Analysis of FA recipient mice

(A) Young Fancc donor BM HSPC frequency analysis. N = 5 for Fancc+/+ or Fancc+/-, N = 2 for Fancc-/-.

(B) Donor chimerism in recipient BM of young Fancc donor. Each dot represents one animal. Each outlined dot represents the average value of a replicate containing multiple animals. Two-way ANOVA was performed. Recipient sample size = 7-10 mice per replicate, N =3 replicates per group.

(C) Number of PB B cell precursor in recipients of young FA donor.

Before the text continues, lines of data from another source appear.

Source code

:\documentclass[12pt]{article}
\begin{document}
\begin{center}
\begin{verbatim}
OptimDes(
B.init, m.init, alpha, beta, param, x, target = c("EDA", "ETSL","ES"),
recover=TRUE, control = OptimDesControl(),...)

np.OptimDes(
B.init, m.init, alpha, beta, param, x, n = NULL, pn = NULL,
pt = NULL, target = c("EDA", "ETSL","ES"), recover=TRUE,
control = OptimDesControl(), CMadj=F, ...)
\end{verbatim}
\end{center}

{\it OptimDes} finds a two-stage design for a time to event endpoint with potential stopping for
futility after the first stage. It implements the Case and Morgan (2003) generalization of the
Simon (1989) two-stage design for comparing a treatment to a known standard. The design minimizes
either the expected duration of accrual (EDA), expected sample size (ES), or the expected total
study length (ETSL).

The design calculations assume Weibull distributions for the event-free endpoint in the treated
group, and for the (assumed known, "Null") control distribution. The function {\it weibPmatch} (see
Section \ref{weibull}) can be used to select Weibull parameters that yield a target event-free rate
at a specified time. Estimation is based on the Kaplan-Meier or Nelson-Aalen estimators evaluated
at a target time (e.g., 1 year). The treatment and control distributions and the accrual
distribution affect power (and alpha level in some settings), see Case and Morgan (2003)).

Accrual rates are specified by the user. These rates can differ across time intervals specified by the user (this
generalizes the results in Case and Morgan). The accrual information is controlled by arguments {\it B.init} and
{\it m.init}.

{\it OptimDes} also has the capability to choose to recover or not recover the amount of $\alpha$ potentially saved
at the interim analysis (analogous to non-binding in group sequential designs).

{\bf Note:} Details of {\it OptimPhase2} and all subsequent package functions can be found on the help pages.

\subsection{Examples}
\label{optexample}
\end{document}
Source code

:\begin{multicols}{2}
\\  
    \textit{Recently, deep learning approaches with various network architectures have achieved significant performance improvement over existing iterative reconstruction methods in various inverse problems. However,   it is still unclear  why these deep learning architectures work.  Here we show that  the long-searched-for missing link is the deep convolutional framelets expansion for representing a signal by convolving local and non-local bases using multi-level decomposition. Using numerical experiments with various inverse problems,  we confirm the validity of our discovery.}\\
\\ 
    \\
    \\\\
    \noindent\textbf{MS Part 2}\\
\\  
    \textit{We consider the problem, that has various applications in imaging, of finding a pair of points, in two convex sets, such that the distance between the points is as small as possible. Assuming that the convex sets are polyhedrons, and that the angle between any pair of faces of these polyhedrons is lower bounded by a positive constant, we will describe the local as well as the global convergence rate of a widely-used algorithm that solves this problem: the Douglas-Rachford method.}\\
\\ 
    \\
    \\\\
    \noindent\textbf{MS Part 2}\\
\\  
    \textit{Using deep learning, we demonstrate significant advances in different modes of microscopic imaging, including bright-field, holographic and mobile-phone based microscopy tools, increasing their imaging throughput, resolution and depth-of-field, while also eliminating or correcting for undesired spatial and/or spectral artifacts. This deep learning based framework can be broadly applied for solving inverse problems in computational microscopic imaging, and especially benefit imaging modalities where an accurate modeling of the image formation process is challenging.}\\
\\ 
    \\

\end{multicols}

(D) Number of PB T cell precursor in recipients of young FA donor.

(E) Number of BM HSPC precursor in recipients of young FA donor.

(F) Ageing Fancc donor BM HSPC frequency analysis. N = 3 for Fancc+/+, N = 3 for Fancc-/-.

(G) Number of PB myeloid cell precursor in recipients of aging FA donor.

(H) Number of PB T cell precursor in recipients of aging FA donor.

(I) Donor chimerism in recipient BM of ageing Fancc donor. Each dot represents one animal. Each outlined dot represents the average value of a replicate containing multiple animals. Two-way ANOVA was performed. Recipient sample size = 7-10 mice per replicate, N =3 replicates per group.

(J) Number of BM HSPC precursor in recipients of aging FA donor.

For (C-E), (G-H) and (J), N =3 replicates per group; permutation test was performed; dashed lines connect the average precursor numbers. Error bars represent mean ± SD. nd, not determined; ns, non-significant; * p < 0.05, ** p < 0.001. # represents lowest p value possible for permutation test.